[Source data]
*** Block opens ***
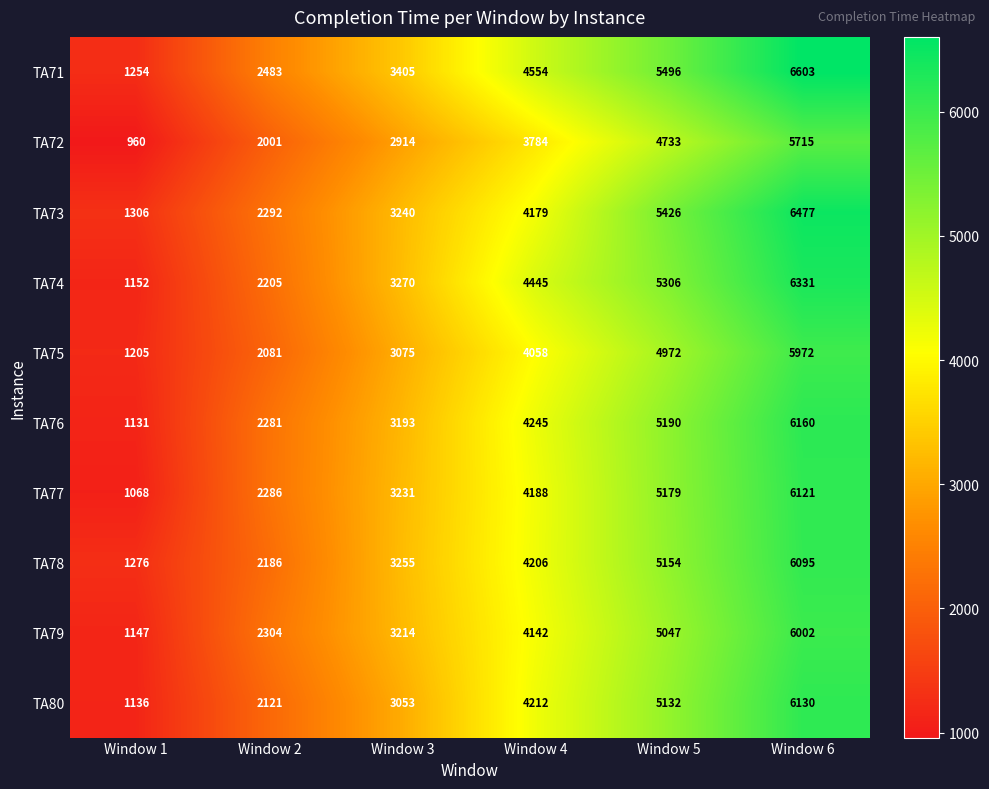

Rank the series by their maximum value, from lowest to highest.

TA72, TA75, TA79, TA78, TA77, TA80, TA76, TA74, TA73, TA71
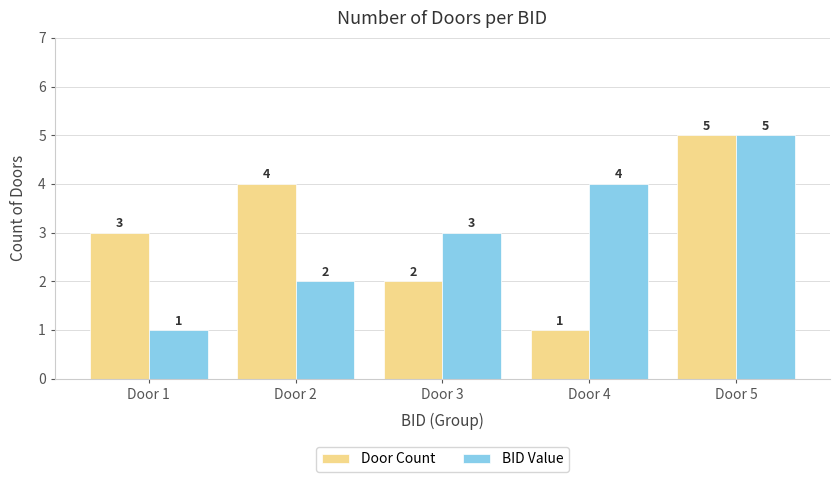

Reading left to right, extract all data points from this chart.

Door Count: 3	4	2	1	5
BID Value: 1	2	3	4	5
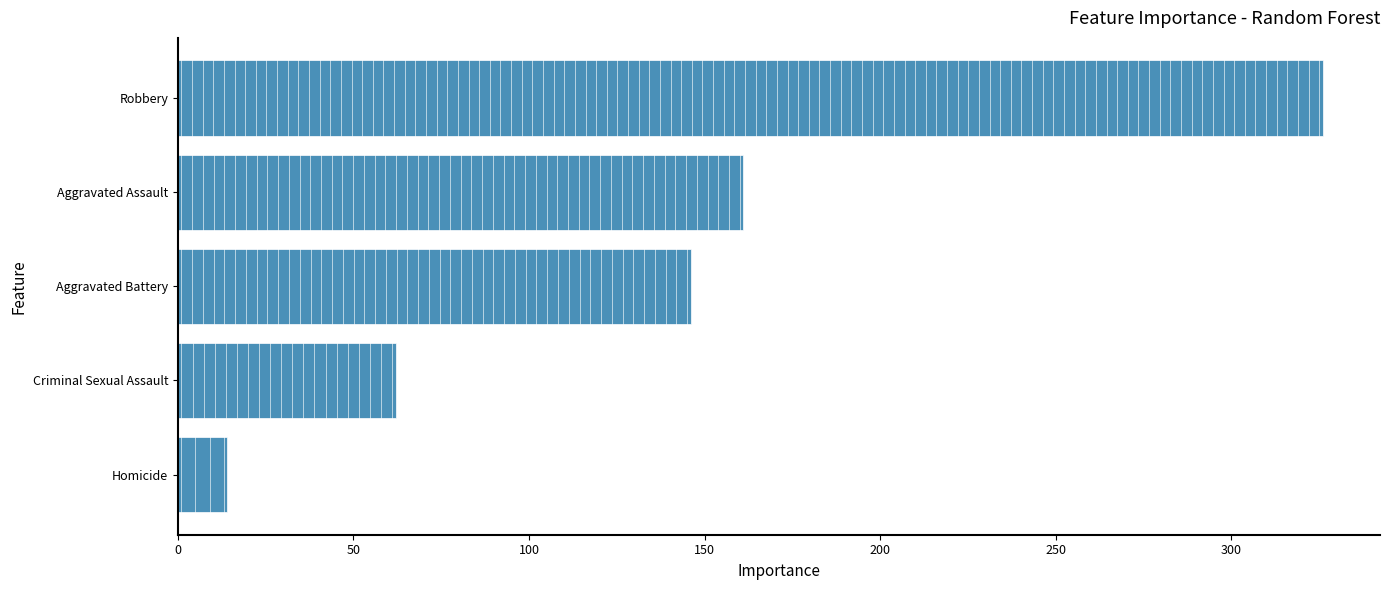

How many distinct data groups are displayed?

1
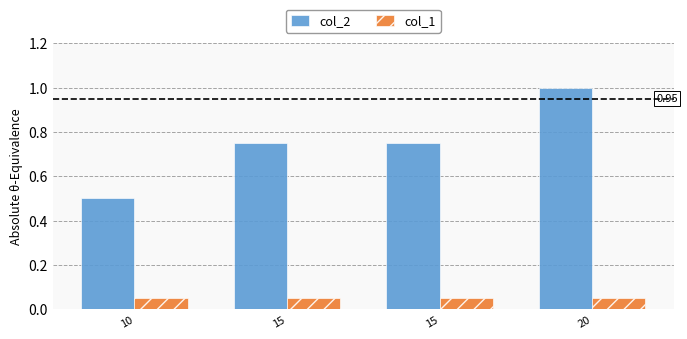

How many distinct data groups are displayed?

2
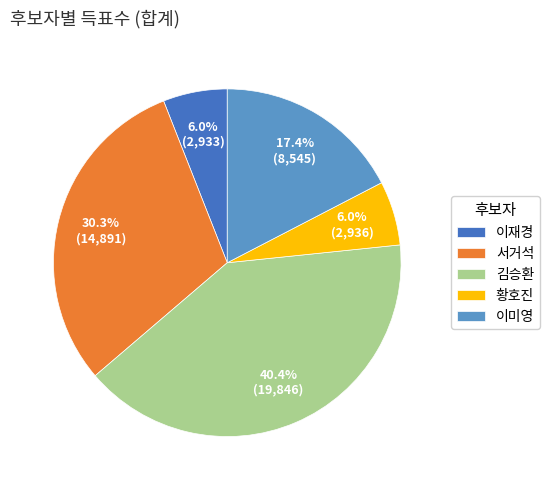

Is there any slice that represents more than half of the pie?

No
*** Block closes ***
Write out all the rows again, swapping "distinct" for "separate" and changing nothing else. Leave the pictures out.

Rank the series by their maximum value, from lowest to highest.

TA72, TA75, TA79, TA78, TA77, TA80, TA76, TA74, TA73, TA71

Reading left to right, extract all data points from this chart.

Door Count: 3	4	2	1	5
BID Value: 1	2	3	4	5

How many separate data groups are displayed?

1

How many separate data groups are displayed?

2

Is there any slice that represents more than half of the pie?

No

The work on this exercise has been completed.